Readers of Naipaul's Indian books might have expected a mellower, gentler book. Twenty and thirty years ago he blamed Hinduism for India's backwardness, its intellectual second-rateness, that ‘retreat from civilisation and creativity, from rebirth and growth, to magic and incantation, a retrogression to an almost African night …’ Sardonic and mocking, he jeered at national failings, dwelling on absurdities, Indians unable to make cheese, Indians investing more money in bullock carts than in railways, architects building houses suitable for Siberia, designers making reaping shoes that would lacerate the peasants' feet, politicians simultaneously demanding nuclear weapons and more protection for the holy cow, or opposing electricity and piped water for the villages because they would make country women ‘morally bad’ and ‘sluggish’.

But there was none of this in his later book India: A Million Mutinies Now (1990). India was no longer a ‘wounded old civilisation … without the intellectual means to move ahead’. Under the British, the author had decided, India had enjoyed ‘a time of intellectual recruitment’; it had been ‘set on the way of a new kind of intellectual life’. This idea, absolutely opposite to those put forward in An Area of Darkness (1964) and India: A Wounded Civilisation (1977), is developed further in the current book. India under the British ‘was a time of Hindu regeneration’, the Hindus ‘welcomed the New Learning of Europe and the institutions the British brought’, and now the country, ‘with an intelligentsia that grows by leaps and bounds, expands in all directions’.

- Stated goal A -
Name the titles of Naipaul's books that the review excerpt gives, each with the year it shows.

- Extracted entries -

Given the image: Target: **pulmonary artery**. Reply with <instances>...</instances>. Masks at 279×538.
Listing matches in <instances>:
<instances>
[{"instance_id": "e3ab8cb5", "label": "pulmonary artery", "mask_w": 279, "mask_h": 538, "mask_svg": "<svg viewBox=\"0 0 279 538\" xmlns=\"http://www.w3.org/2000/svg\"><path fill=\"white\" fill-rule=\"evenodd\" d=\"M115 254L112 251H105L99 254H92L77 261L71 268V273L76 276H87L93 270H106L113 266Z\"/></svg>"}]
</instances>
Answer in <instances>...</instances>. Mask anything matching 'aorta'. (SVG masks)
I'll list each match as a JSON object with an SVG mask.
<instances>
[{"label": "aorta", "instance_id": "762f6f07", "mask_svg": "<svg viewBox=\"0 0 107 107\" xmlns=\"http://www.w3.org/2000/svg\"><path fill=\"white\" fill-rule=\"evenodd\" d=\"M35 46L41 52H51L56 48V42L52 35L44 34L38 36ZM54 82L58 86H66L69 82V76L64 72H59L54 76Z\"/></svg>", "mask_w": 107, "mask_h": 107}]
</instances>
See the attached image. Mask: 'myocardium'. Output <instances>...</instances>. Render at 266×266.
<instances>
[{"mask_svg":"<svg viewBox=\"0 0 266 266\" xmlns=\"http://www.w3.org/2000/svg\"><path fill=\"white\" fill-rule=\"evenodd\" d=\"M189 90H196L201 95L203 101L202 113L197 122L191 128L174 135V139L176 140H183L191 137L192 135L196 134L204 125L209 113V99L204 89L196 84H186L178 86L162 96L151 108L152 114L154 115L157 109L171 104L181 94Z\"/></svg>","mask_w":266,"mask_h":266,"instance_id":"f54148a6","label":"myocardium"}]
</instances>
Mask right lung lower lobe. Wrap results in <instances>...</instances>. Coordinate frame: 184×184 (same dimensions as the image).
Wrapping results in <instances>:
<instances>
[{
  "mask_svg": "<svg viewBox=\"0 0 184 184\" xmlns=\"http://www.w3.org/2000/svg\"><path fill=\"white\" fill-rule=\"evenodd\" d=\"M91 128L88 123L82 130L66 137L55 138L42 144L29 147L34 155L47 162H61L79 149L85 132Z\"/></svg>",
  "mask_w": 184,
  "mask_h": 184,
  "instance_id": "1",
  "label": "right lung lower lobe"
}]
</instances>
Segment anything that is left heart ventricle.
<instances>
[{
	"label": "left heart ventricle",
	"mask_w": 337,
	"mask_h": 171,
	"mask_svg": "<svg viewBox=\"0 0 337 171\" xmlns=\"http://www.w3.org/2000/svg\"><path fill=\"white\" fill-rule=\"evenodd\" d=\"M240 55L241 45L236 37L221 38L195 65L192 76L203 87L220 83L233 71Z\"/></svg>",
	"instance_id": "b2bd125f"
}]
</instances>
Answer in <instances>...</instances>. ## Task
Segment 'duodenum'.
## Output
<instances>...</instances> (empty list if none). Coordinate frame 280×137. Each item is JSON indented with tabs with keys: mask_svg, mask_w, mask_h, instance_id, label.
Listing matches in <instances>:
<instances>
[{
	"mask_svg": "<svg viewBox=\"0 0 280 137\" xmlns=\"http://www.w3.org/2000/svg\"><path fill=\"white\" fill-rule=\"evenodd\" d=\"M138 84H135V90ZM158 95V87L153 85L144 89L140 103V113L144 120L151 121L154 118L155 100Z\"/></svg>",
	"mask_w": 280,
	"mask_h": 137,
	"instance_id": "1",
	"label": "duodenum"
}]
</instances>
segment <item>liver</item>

- Stated goal B -
Render the listing as a numbered list, leaving out blank lines. Include only the lines from the one containing "See the attached" through the end of the listing.

- Exercise result A -
- India: A Million Mutinies Now (1990)
- An Area of Darkness (1964)
- India: A Wounded Civilisation (1977)

- Exercise result B -
1. See the attached image. Mask: 'myocardium'. Output <instances>...</instances>. Render at 266×266.
2. <instances>
3. [{"mask_svg":"<svg viewBox=\"0 0 266 266\" xmlns=\"http://www.w3.org/2000/svg\"><path fill=\"white\" fill-rule=\"evenodd\" d=\"M189 90H196L201 95L203 101L202 113L197 122L191 128L174 135V139L176 140H183L191 137L192 135L196 134L204 125L209 113V99L204 89L196 84H186L178 86L162 96L151 108L152 114L154 115L157 109L171 104L181 94Z\"/></svg>","mask_w":266,"mask_h":266,"instance_id":"f54148a6","label":"myocardium"}]
4. </instances>
5. Mask right lung lower lobe. Wrap results in <instances>...</instances>. Coordinate frame: 184×184 (same dimensions as the image).
6. Wrapping results in <instances>:
7. <instances>
8. [{
9.   "mask_svg": "<svg viewBox=\"0 0 184 184\" xmlns=\"http://www.w3.org/2000/svg\"><path fill=\"white\" fill-rule=\"evenodd\" d=\"M91 128L88 123L82 130L66 137L55 138L42 144L29 147L34 155L47 162H61L79 149L85 132Z\"/></svg>",
10.   "mask_w": 184,
11.   "mask_h": 184,
12.   "instance_id": "1",
13.   "label": "right lung lower lobe"
14. }]
15. </instances>
16. Segment anything that is left heart ventricle.
17. <instances>
18. [{
19. 	"label": "left heart ventricle",
20. 	"mask_w": 337,
21. 	"mask_h": 171,
22. 	"mask_svg": "<svg viewBox=\"0 0 337 171\" xmlns=\"http://www.w3.org/2000/svg\"><path fill=\"white\" fill-rule=\"evenodd\" d=\"M240 55L241 45L236 37L221 38L195 65L192 76L203 87L220 83L233 71Z\"/></svg>",
23. 	"instance_id": "b2bd125f"
24. }]
25. </instances>
26. Answer in <instances>...</instances>. ## Task
27. Segment 'duodenum'.
28. ## Output
29. <instances>...</instances> (empty list if none). Coordinate frame 280×137. Each item is JSON indented with tabs with keys: mask_svg, mask_w, mask_h, instance_id, label.
30. Listing matches in <instances>:
31. <instances>
32. [{
33. 	"mask_svg": "<svg viewBox=\"0 0 280 137\" xmlns=\"http://www.w3.org/2000/svg\"><path fill=\"white\" fill-rule=\"evenodd\" d=\"M138 84H135V90ZM158 95V87L153 85L144 89L140 103V113L144 120L151 121L154 118L155 100Z\"/></svg>",
34. 	"mask_w": 280,
35. 	"mask_h": 137,
36. 	"instance_id": "1",
37. 	"label": "duodenum"
38. }]
39. </instances>
40. segment <item>liver</item>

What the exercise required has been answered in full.